> Material for this exercise:
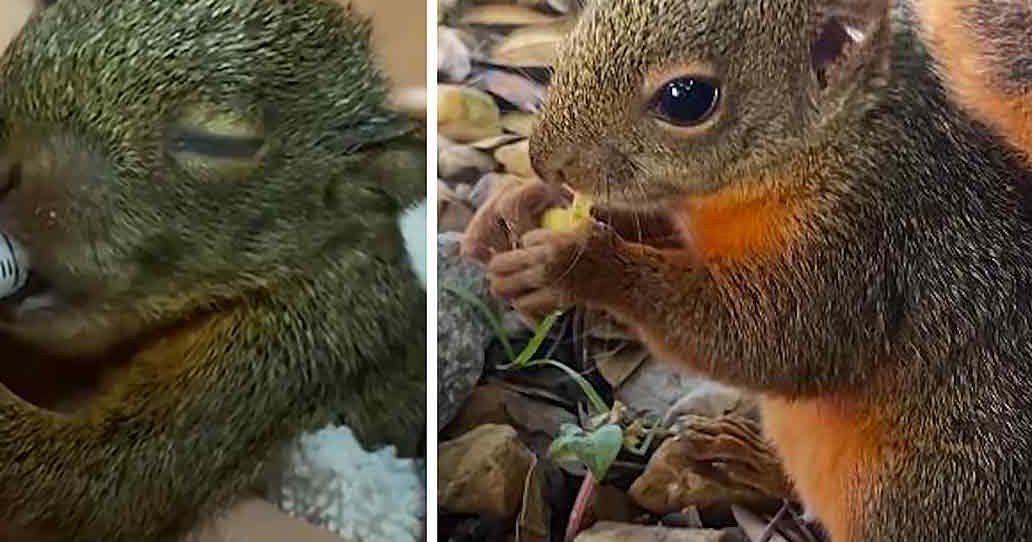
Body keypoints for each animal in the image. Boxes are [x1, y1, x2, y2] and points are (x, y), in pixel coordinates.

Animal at [463, 0, 1032, 540]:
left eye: (686, 98)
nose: (542, 161)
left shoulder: (868, 241)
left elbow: (767, 341)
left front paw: (580, 265)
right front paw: (514, 211)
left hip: (922, 491)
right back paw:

> Task directions: Skipping any pictures, copy the entries exactly as they appear.

> Answer for the task:
Body keypoints for each animal in the image. Boxes are [x1, y1, x2, y2] and points are (x, y), in pixel coordinates.

Animal at [463, 0, 1032, 540]:
left eye: (686, 98)
nose: (542, 161)
left shoulder: (868, 241)
left elbow: (767, 341)
left front paw: (580, 265)
right front paw: (514, 211)
left hip: (922, 491)
right back paw:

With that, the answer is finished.